→ GIVEN TASK
Among the rows below, retype the lines unchanged, starting with the line that contains "order: Polypodiales" and going on through the line that contains "scientific name: Iridaceae", with both of those lines included.

━━━━━━━━━━━━━━━━━━━━━━━━━━━━━━

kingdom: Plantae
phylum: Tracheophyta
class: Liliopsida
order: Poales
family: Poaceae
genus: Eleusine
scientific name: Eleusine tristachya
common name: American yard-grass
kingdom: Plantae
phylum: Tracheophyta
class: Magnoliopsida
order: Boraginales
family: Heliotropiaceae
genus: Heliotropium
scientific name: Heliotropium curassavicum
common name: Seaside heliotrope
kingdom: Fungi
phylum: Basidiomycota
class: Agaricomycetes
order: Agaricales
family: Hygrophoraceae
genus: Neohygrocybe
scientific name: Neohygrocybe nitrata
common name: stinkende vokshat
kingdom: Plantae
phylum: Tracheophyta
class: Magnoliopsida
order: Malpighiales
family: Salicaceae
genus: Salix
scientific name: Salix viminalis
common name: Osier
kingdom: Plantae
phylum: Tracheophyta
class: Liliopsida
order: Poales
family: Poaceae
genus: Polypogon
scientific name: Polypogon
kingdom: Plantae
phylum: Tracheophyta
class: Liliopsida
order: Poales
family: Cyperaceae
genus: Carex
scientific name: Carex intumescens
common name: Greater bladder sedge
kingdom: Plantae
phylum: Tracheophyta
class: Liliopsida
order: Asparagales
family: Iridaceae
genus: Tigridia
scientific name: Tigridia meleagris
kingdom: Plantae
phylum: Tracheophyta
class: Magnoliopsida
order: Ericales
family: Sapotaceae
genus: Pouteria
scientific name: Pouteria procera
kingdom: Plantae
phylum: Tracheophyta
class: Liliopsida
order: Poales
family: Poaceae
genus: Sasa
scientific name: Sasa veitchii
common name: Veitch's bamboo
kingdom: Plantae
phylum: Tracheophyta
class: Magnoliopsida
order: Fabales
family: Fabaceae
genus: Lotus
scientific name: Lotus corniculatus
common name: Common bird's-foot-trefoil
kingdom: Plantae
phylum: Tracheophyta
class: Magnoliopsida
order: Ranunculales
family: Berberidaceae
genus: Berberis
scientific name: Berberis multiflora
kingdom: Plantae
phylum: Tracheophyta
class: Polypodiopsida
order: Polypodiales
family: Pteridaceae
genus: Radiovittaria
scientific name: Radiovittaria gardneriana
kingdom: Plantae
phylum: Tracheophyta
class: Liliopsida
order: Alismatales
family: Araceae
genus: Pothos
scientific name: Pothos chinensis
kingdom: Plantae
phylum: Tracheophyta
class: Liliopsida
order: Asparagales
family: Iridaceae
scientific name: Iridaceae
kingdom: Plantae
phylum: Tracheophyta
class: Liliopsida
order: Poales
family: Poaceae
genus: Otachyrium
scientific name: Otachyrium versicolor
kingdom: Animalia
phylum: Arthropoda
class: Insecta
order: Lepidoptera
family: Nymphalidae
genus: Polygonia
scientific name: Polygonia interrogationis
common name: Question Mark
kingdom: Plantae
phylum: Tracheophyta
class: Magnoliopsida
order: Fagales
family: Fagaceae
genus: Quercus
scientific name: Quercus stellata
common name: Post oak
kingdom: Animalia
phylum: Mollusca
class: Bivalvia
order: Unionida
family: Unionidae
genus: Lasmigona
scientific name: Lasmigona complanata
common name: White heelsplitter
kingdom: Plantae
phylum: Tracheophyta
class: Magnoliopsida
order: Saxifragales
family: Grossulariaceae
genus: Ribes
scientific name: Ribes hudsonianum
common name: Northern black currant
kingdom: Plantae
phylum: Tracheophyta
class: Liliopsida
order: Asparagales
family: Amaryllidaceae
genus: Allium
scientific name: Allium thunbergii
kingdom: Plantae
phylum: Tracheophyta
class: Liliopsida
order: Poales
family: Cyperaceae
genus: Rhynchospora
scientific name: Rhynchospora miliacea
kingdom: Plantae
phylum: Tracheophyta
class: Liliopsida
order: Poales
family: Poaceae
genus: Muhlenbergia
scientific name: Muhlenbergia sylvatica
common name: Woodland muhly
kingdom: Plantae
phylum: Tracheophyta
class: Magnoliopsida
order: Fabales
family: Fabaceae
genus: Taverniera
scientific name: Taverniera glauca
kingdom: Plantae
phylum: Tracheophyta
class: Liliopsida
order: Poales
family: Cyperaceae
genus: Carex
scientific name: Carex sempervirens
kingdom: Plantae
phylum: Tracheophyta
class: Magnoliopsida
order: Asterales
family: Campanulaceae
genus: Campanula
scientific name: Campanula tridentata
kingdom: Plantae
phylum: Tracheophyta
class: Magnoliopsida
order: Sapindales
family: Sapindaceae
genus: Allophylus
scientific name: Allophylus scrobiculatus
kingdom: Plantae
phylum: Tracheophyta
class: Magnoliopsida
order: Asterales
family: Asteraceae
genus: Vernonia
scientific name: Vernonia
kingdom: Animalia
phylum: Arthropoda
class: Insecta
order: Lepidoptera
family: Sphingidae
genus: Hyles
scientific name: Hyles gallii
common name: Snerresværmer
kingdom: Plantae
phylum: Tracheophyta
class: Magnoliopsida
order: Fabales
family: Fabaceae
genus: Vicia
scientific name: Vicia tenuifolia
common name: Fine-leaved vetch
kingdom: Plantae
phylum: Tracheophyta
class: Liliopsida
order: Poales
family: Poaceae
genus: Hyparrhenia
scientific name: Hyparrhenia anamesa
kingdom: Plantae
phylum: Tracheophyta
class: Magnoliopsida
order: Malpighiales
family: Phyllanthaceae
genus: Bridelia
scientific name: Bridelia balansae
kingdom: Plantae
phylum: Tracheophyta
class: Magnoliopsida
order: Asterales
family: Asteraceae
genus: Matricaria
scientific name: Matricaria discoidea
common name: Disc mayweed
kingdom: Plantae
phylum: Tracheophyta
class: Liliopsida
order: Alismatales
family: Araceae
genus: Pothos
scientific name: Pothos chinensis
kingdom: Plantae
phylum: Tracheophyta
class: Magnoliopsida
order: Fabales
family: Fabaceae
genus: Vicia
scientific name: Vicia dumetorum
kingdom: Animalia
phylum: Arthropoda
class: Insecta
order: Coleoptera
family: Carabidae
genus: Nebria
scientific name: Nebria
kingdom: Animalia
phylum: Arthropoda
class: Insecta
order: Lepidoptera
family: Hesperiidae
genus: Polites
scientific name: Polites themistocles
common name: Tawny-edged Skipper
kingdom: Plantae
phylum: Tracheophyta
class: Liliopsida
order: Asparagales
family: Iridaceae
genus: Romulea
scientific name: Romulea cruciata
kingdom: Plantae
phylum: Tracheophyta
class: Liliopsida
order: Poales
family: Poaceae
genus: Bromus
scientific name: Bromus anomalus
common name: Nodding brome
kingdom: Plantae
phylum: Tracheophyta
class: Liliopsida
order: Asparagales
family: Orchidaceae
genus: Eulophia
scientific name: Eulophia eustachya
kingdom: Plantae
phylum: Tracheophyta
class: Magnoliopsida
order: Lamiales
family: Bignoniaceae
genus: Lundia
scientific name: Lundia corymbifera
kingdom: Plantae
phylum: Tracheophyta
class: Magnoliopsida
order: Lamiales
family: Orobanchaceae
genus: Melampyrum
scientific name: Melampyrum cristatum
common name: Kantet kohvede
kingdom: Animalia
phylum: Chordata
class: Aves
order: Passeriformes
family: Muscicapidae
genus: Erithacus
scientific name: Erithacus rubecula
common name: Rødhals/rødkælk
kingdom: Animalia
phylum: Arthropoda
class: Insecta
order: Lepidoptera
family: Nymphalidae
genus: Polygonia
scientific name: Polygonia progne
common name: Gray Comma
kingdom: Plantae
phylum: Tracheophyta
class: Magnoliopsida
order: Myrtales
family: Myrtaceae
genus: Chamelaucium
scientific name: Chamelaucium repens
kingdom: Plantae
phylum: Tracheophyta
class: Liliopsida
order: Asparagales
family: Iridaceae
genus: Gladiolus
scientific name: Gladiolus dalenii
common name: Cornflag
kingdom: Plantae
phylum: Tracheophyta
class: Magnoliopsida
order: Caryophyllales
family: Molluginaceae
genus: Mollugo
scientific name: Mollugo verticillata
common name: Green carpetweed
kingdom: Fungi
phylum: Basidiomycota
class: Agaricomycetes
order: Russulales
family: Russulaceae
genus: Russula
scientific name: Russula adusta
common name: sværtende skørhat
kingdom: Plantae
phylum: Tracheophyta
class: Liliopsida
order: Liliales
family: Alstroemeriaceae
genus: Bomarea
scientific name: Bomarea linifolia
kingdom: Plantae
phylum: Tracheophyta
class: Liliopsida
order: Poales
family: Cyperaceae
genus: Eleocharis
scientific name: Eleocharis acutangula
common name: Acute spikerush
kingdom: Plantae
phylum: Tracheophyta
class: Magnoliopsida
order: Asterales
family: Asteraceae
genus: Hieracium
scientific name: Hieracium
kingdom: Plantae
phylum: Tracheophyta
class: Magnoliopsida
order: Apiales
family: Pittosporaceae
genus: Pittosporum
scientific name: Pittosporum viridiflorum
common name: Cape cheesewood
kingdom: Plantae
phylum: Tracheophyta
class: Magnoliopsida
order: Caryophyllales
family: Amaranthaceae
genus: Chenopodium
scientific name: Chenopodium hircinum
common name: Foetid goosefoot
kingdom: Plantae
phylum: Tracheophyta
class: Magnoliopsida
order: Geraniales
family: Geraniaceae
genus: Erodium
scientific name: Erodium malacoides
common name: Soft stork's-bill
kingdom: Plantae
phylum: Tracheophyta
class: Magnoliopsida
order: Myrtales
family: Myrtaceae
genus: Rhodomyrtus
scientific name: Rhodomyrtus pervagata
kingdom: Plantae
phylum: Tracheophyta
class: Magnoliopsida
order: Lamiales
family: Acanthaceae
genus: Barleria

━━━━━━━━━━━━━━━━━━━━━━━━━━━━━━

→ FINISHED EXERCISE
order: Polypodiales
family: Pteridaceae
genus: Radiovittaria
scientific name: Radiovittaria gardneriana
kingdom: Plantae
phylum: Tracheophyta
class: Liliopsida
order: Alismatales
family: Araceae
genus: Pothos
scientific name: Pothos chinensis
kingdom: Plantae
phylum: Tracheophyta
class: Liliopsida
order: Asparagales
family: Iridaceae
scientific name: Iridaceae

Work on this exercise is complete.